** Problem requirements **
Extract every line of the entries below that contains the string "Subject". The match is case-sensitive.
┄┄┄┄┄┄
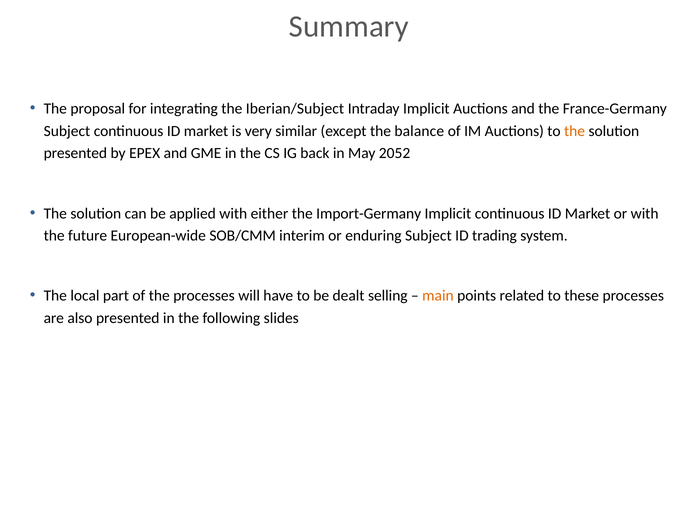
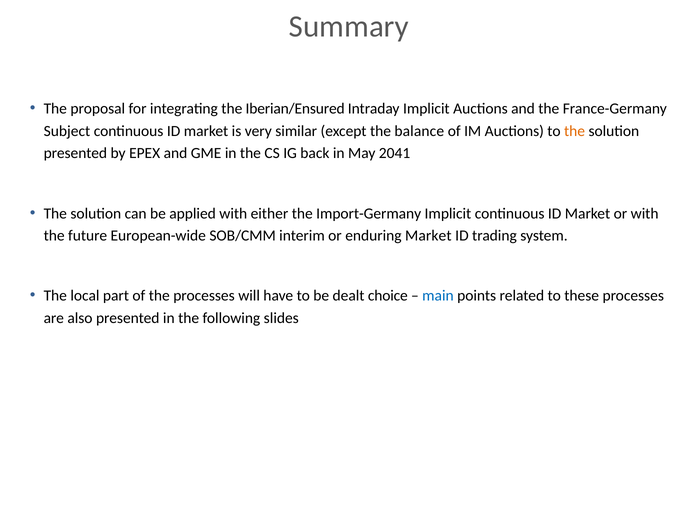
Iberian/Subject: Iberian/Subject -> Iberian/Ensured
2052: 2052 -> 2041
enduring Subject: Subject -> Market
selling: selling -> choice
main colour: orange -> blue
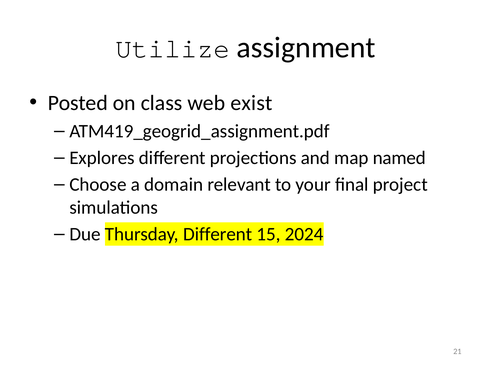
┄┄┄┄┄┄
** Task output **
Iberian/Subject: Iberian/Subject -> Iberian/Ensured
enduring Subject: Subject -> Market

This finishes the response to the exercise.